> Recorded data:

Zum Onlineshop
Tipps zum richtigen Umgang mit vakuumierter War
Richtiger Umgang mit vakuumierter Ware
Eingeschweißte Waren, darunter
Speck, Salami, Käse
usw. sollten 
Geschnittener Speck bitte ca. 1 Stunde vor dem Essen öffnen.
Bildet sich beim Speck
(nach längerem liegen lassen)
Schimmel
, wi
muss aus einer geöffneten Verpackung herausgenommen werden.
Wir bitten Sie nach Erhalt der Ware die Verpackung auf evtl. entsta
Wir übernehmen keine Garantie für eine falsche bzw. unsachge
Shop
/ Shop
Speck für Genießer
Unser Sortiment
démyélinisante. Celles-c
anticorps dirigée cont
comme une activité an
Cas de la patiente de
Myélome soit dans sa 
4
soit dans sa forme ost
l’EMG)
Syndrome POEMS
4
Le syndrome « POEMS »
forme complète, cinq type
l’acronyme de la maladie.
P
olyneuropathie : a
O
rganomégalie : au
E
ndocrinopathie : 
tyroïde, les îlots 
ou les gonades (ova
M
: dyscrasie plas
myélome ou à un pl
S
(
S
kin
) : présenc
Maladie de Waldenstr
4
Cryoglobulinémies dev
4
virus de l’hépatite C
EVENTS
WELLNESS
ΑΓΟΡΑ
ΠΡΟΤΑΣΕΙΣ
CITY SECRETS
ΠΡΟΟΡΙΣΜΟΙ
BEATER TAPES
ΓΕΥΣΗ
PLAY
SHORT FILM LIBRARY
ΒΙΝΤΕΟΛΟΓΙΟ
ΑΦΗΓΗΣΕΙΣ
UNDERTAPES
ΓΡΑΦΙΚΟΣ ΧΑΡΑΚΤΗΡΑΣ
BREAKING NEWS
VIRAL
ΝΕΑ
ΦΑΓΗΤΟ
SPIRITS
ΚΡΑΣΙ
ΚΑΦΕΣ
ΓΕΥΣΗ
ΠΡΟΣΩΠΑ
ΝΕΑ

> Exercise aim:
Every record, word for word, must be returned.

> Written response:
Zum Onlineshop
Tipps zum richtigen Umgang mit vakuumierter War
Richtiger Umgang mit vakuumierter Ware
Eingeschweißte Waren, darunter
Speck, Salami, Käse
usw. sollten 
Geschnittener Speck bitte ca. 1 Stunde vor dem Essen öffnen.
Bildet sich beim Speck
(nach längerem liegen lassen)
Schimmel
, wi
muss aus einer geöffneten Verpackung herausgenommen werden.
Wir bitten Sie nach Erhalt der Ware die Verpackung auf evtl. entsta
Wir übernehmen keine Garantie für eine falsche bzw. unsachge
Shop
/ Shop
Speck für Genießer
Unser Sortiment
démyélinisante. Celles-c
anticorps dirigée cont
comme une activité an
Cas de la patiente de
Myélome soit dans sa 
4
soit dans sa forme ost
l’EMG)
Syndrome POEMS
4
Le syndrome « POEMS »
forme complète, cinq type
l’acronyme de la maladie.
P
olyneuropathie : a
O
rganomégalie : au
E
ndocrinopathie : 
tyroïde, les îlots 
ou les gonades (ova
M
: dyscrasie plas
myélome ou à un pl
S
(
S
kin
) : présenc
Maladie de Waldenstr
4
Cryoglobulinémies dev
4
virus de l’hépatite C
EVENTS
WELLNESS
ΑΓΟΡΑ
ΠΡΟΤΑΣΕΙΣ
CITY SECRETS
ΠΡΟΟΡΙΣΜΟΙ
BEATER TAPES
ΓΕΥΣΗ
PLAY
SHORT FILM LIBRARY
ΒΙΝΤΕΟΛΟΓΙΟ
ΑΦΗΓΗΣΕΙΣ
UNDERTAPES
ΓΡΑΦΙΚΟΣ ΧΑΡΑΚΤΗΡΑΣ
BREAKING NEWS
VIRAL
ΝΕΑ
ΦΑΓΗΤΟ
SPIRITS
ΚΡΑΣΙ
ΚΑΦΕΣ
ΓΕΥΣΗ
ΠΡΟΣΩΠΑ
ΝΕΑ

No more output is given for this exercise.